**Text provided**
******

Strathmore Silverbacks

Club information
- Full name: Strathmore Silverbacks
- Nickname: The Silverbacks
- Founded: 2015; 11 years ago

Current details
- Ground: Inchmacoble Park;
- Coach: David Vernon
- Manager: Stuart Gray
- Competition: Scottish National League
- 2019: 1st (champions)

Uniforms
| Home colours | Away colours |

= Strathmore Silverbacks =

Scottish amateur rugby league club

Strathmore Silverbacks are a Scottish rugby league team, part of Strathmore RFC, based in Forfar, Angus. They play in the Scottish National League. Their home ground is Inchmacoble Park.

******

**Entries supplied**
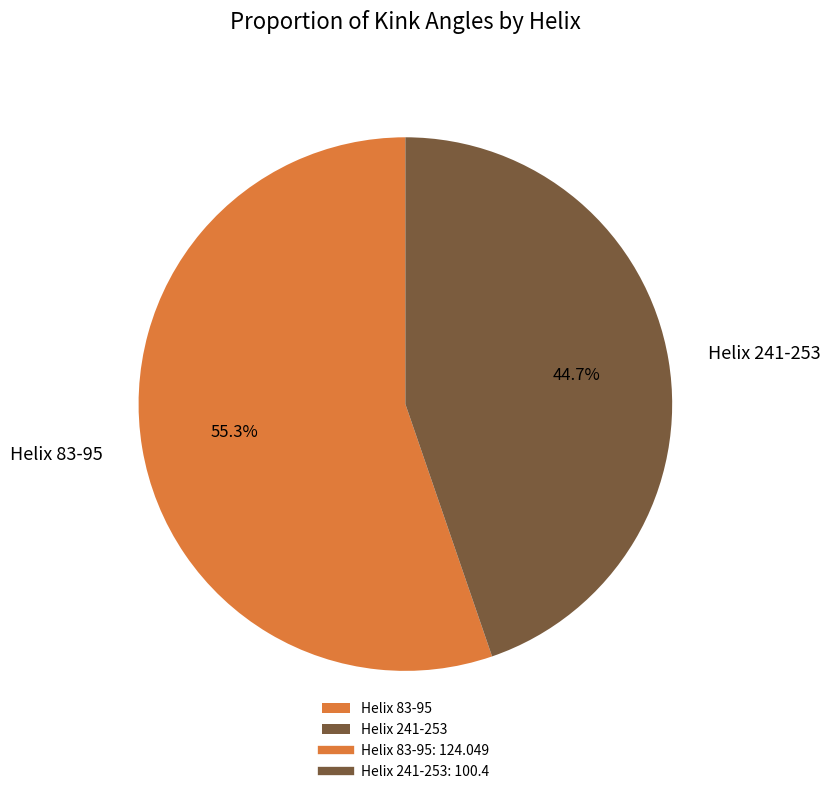

Does Helix 241-253 represent more than half of the total?

No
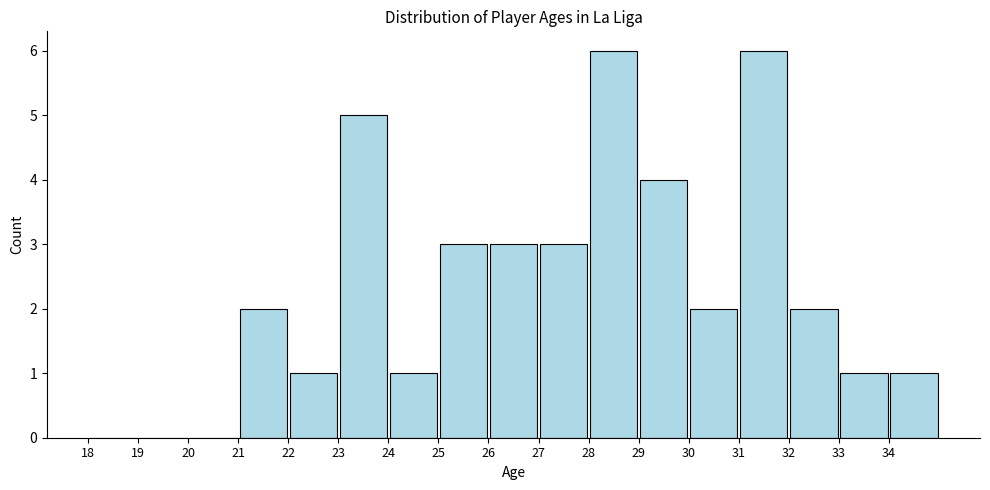

Reading left to right, transcribe this chart: for each bar, give the range it covers on the x-axis and its height. The values are not printed on the chart, so give them approximately, as read against the axis.

18 to 19: 0
19 to 20: 0
20 to 21: 0
21 to 22: 2
22 to 23: 1
23 to 24: 5
24 to 25: 1
25 to 26: 3
26 to 27: 3
27 to 28: 3
28 to 29: 6
29 to 30: 4
30 to 31: 2
31 to 32: 6
32 to 33: 2
33 to 34: 1
34 to 35: 1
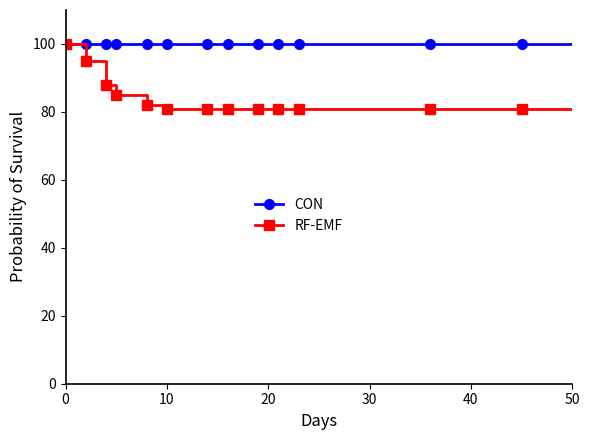

Rank the series by their average value, from lowest to highest.

RF-EMF, CON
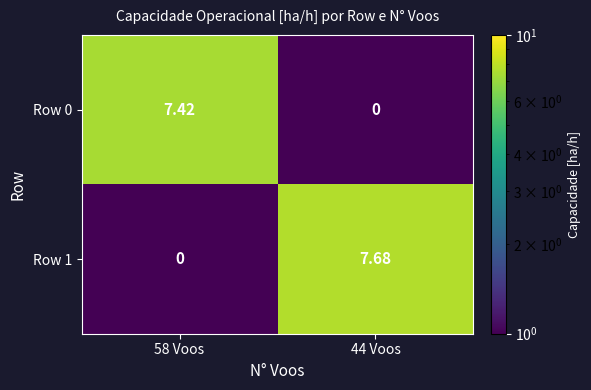

Is the value of Row 0 at 58 Voos greater than the value of Row 1 at 44 Voos?

No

******

**Exercise set**
A. From the club information in the text about the Strathmore Silverbacks, list each field label and the value given for it.
B. In the entries, take the part that opens with the line containing "18 to 19: 0" and runs through the end of the entries, and write it out again with every "value" changed to "score" and nothing else altered. Leave the pictures out.

**Solved tasks**
A.
- Full name: Strathmore Silverbacks
- Nickname: The Silverbacks
- Founded: 2015; 11 years ago

B.
18 to 19: 0
19 to 20: 0
20 to 21: 0
21 to 22: 2
22 to 23: 1
23 to 24: 5
24 to 25: 1
25 to 26: 3
26 to 27: 3
27 to 28: 3
28 to 29: 6
29 to 30: 4
30 to 31: 2
31 to 32: 6
32 to 33: 2
33 to 34: 1
34 to 35: 1

Rank the series by their average score, from lowest to highest.

RF-EMF, CON

Is the score of Row 0 at 58 Voos greater than the score of Row 1 at 44 Voos?

No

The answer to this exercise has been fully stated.